Os lo merecéis
El ego es inflamable. Tanto, que a veces uno lo esconde de tal forma que termina por no saber dónde está y acaba sin saber quién es
Cuando salió al escenario a recibir su premio Ondas, la actriz Úrsula Corberó siguió un guion predeterminado de agradecimientos que incluyó, por supuesto, a su familia y a su pareja, y cuando se estaba alejando del micrófono reparó en algo asombroso, un olvido imperdonable, y volvió a hablar mientras todo el público ya aplaudía: “Ah, espera, espera, ya termino. Me lo dedico también a mí misma por ser tan trabajadora, tan valiente, que estuve a esto de decir que no a este personaje, ¡y por ser tan maja!”. Y, riéndose, se fue con su premio más a gusto que Dios. Entre otras razones, por haber dicho la verdad.
Vi esos pocos segundos en un informativo y mi vieja y cansada cabeza se fue automáticamente al 17 de junio de 1990. Se jugaba el Mundial de Italia y la selección española ganaba 3-0 a Corea del Sur con tres goles de Míchel. Míchel había sufrido muchas críticas, merecidas bastantes de ellas, y se resarció contra Corea marcando tres goles, el último de ellos tras dos recortes en el área que le plantaron frente al portero, al que batió de un tiro cruzado. Entonces —imagen icónica de los Mundiales españoles, como su no gol a Brasil: todo eran desgracias— lo celebró lleno de rabia señalándose el pecho y gritando en la soledad furiosa de Udine: “¡Me lo merezco!”.
El “me lo merezco” no acabó bien, porque en octavos de final Míchel, en la barrera de una falta yugoslava, se agachó y el balón le pasó silbando como una bala que terminó en nuestros cuerpos, pero el grito sobrevivió bien. Era el ejemplo de una exhibición de amor propio en un ámbito, el público, en el que eso no estaba/está bien visto. Hasta Maradona, dedicándole una victoria de Argentina a todos los que dudaron con un “la tenés adentro” o “que la chupen y la sigan chupando”, estaba mejor visto que dedicándose esa victoria a sí mismo. El ego es inflamable. Tanto, que a veces uno lo esconde de tal forma que termina por no saber dónde está y acaba sin saber quién es.

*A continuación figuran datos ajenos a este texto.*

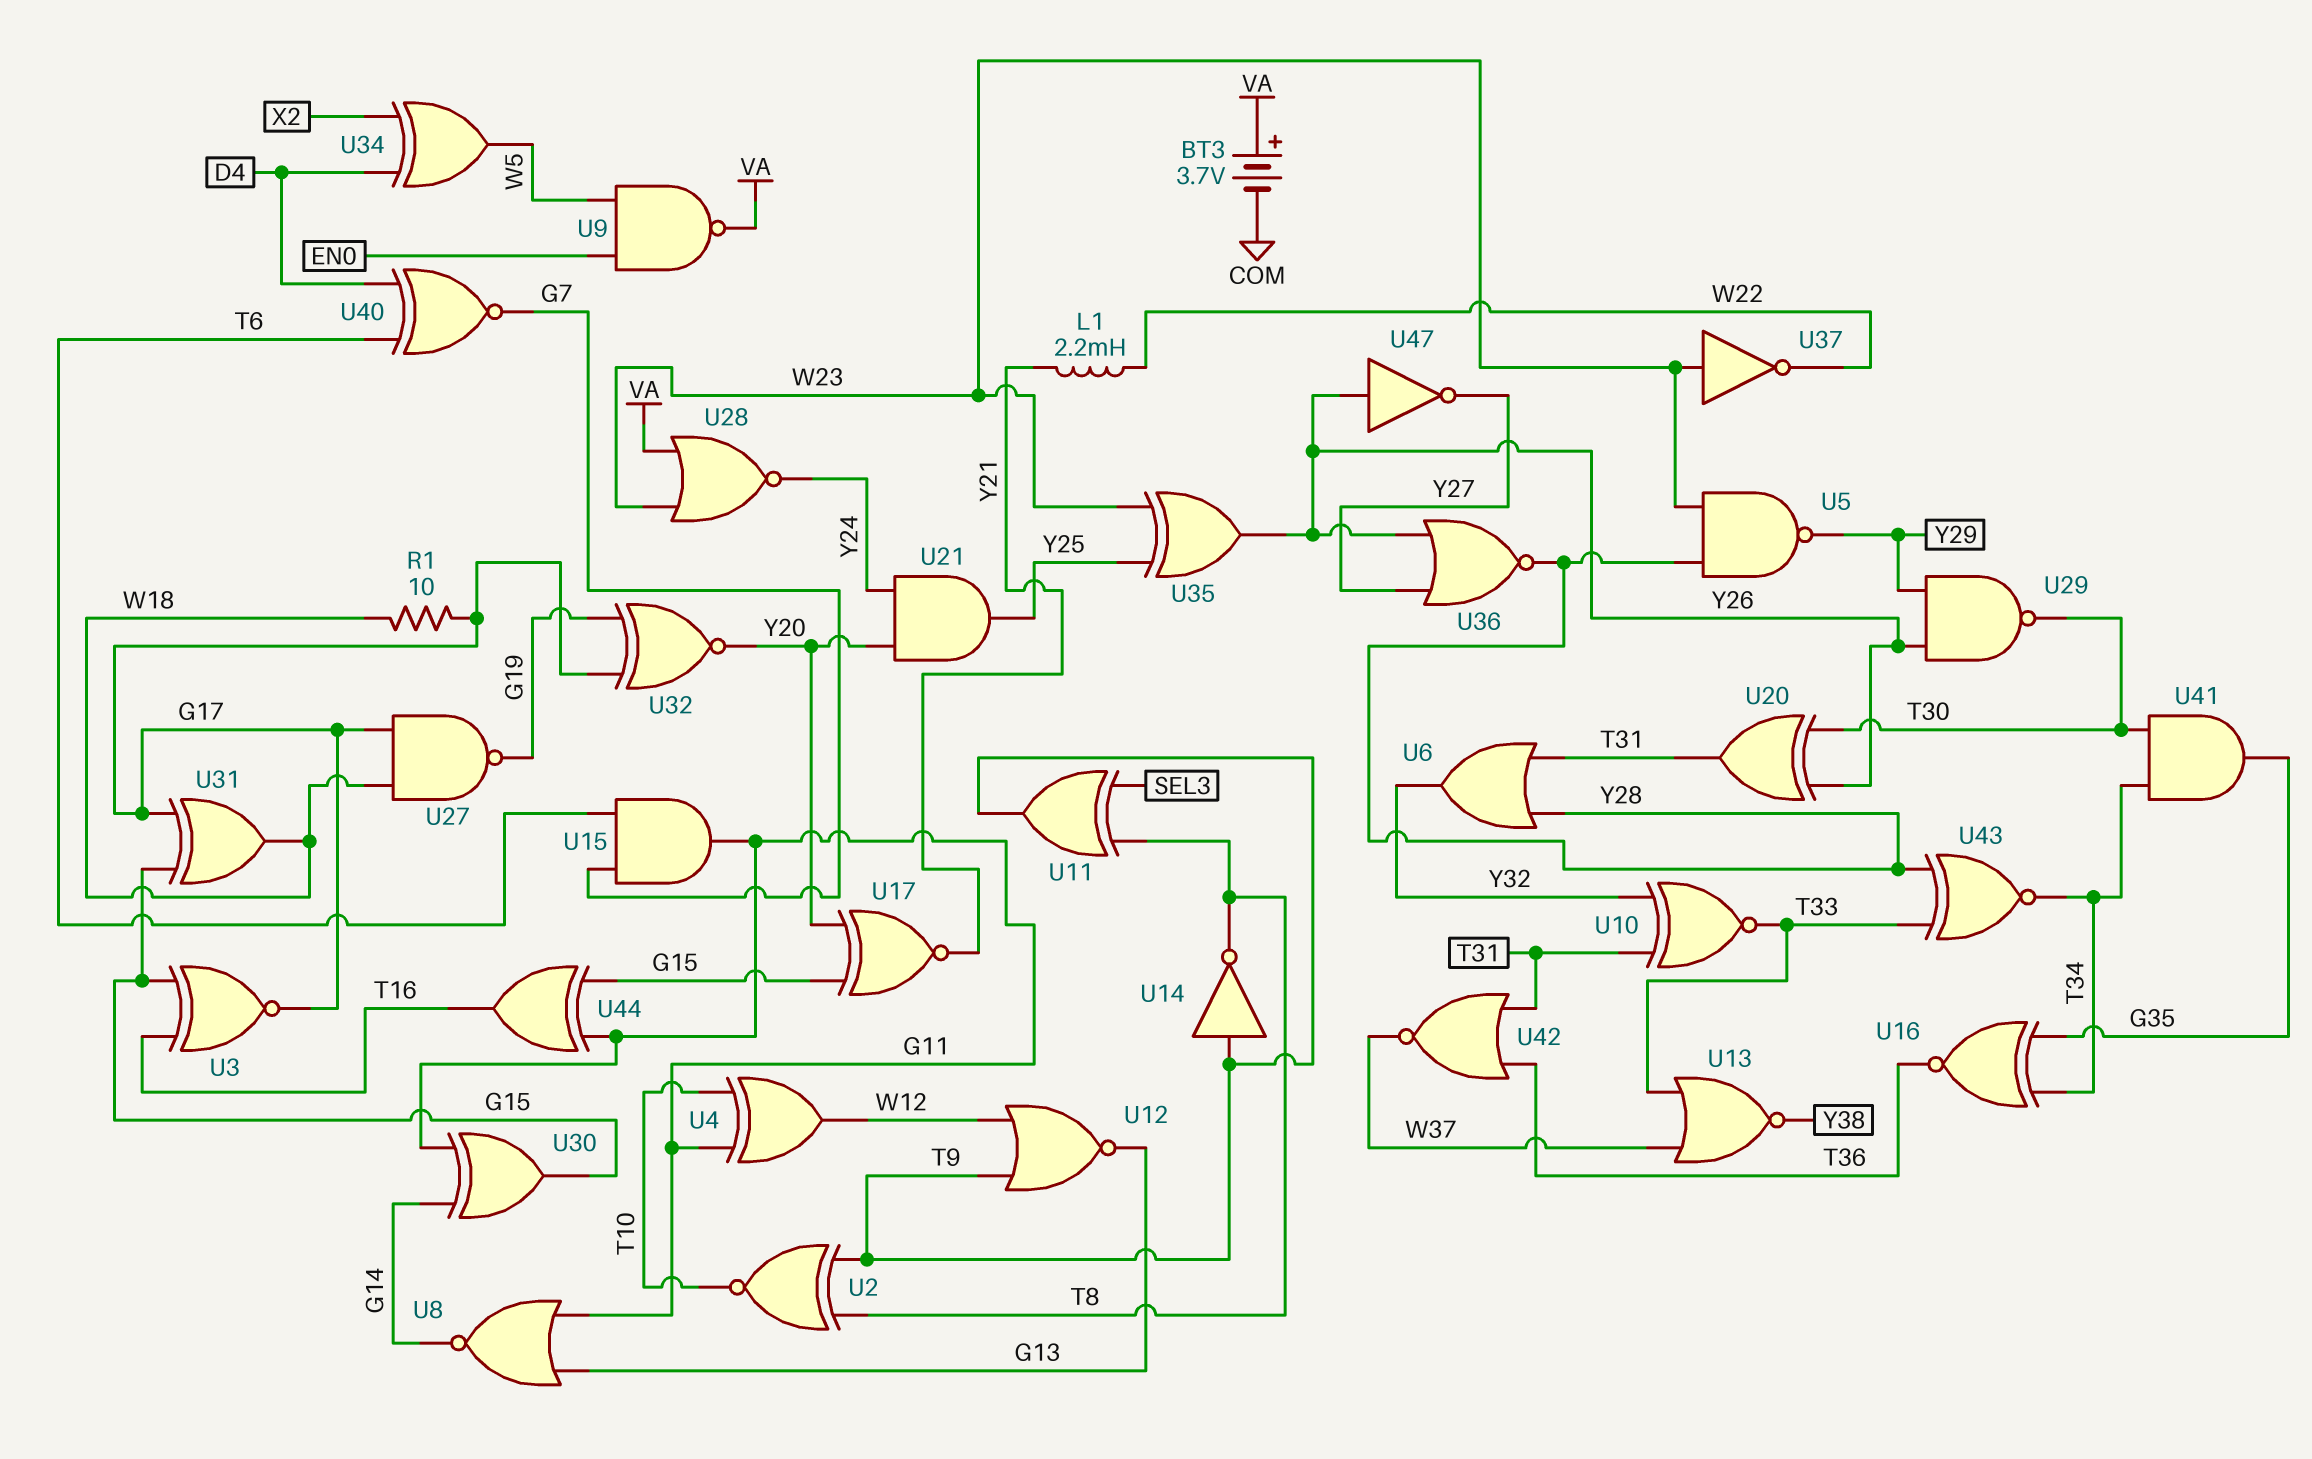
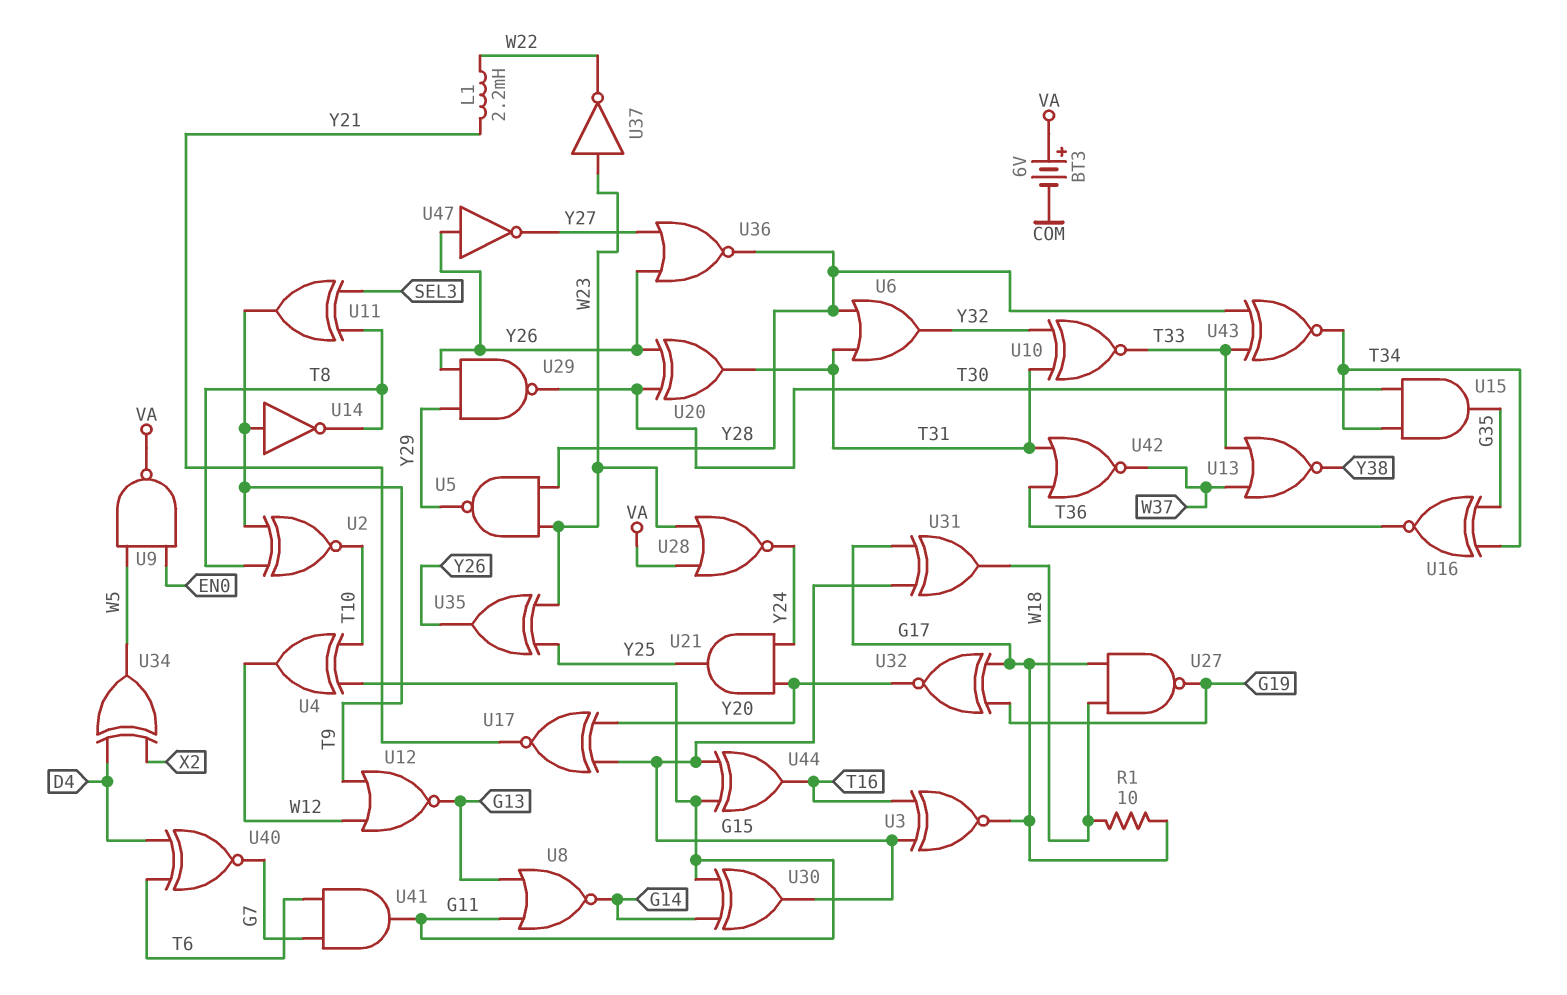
BT3: 3.7V (plus VA, minus COM) -> 6V (plus VA, minus COM)
U15: AND (in G7, in T6, out G11) -> AND (in T30, in T34, out G35)
U41: AND (in T30, in T34, out G35) -> AND (in G7, in T6, out G11)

Úrsula Corberó lo recordó al final de su intervención. ¿Cuántas cosas de las que hacemos merecen nuestro reconocimiento y preferimos ocultarlo al punto de que, incluso en privado, preferimos descargar la responsabilidad del éxito en otros? ¿Y qué consecuencia tiene eso en nosotros? Corberó necesitaba decirlo y, aun así, casi se olvida, porque no está nuestra cabeza para decir en público aquello que pensamos: que sí, que dudé en coger ese papel, pero al final fui valiente y lo acepté, y, qué coño, soy bastante maja. “Eso lo tienen que decir los demás”, contestamos automáticamente cuando alguien nos pregunta sobre algo valioso, aunque sea discreto, de nosotros mismos. “¿Te consideras buena persona?”. “Eso lo tendrán que decir los demás”. “¿Eres como Himmler?”. “Bueno, yo no soy quién para juzgarme”.
A veces, el “me lo merezco” no tiene por qué surgir de nada que hayas hecho: simplemente, crees que lo mereces. Por lo que has pasado, por lo que has ambicionado y conseguido, o porque de repente estás a gusto y sientes que sí: que lo mereces, no le des más vueltas. Acabo de salir del asador Etxebarri, de saludar a su chef Bittor Arginzoniz, de compartir velada con siete vizcaínos que ya son mi cuadrilla y, al subirme al coche, recordé las angulas a la brasa y pensé: “Me lo merezco”. Y no se me ocurrió dedicárselas a nadie porque hay alegrías que, si quieres dedicárselas a alguien, deberías primero ponérselas en la boca. Antes de digerirlas tú.